That’s not the only time that the ordering felt strange, however. Advanced topics (at least ones which feel advanced to me) are mixed in with fairly basic ones. For instance, in the chapter on exceptions, there’s a section about “exception neutrality” which includes details about constrained execution regions and critical finalizers. All interesting stuff – even though I wish there were more of a prominent warning saying, “This is costly to both performance and readability: only go to these lengths when you really, really need to.” However, this comes before a section about using try/finally blocks and the using statement to make sure that resources are cleaned up however a block is exited. I can’t imagine anyone who knows enough C# to take in the exception neutrality material also not knowing about try/finally or the using statement (or how to create your own custom exception class, which comes between these two topics).

Likewise the chapter which deals with collections, including generic ones, comes before the chapter on generics. If I were a reader who didn’t know generics already, I think I’d get very confused reading about ICollection<T> without knowing what the T meant. Now don’t get me wrong: ordering material so that you don’t get “circular references” is often hard if not impossible. I just think it could have been done better here.
-=-=-
» Problem to solve
Can you resume the review of the C# book's chapter ordering, starting right after its last sentence? You won't need the material that comes after the review.

» Stored data
-=-=-
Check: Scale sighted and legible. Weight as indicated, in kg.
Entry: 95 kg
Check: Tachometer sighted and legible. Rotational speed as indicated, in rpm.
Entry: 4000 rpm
-=-=-
» Expected answer
Aiming too deep?

It’s not like me to criticise a book for being too deep, but I’m going to make an exception here. Every so often, I came away from a topic thinking that it would have been better covered a little bit more lightly. Sometimes this was because a running example became laborious and moved a long way from anything you were actually likely to want to do in real life. The sections on “borrowing from functional programming” and memoization/currying/anonymous recursion felt guilty of this. It’s not that they’re not interesting topics, but the examples picked didn’t quite work for me.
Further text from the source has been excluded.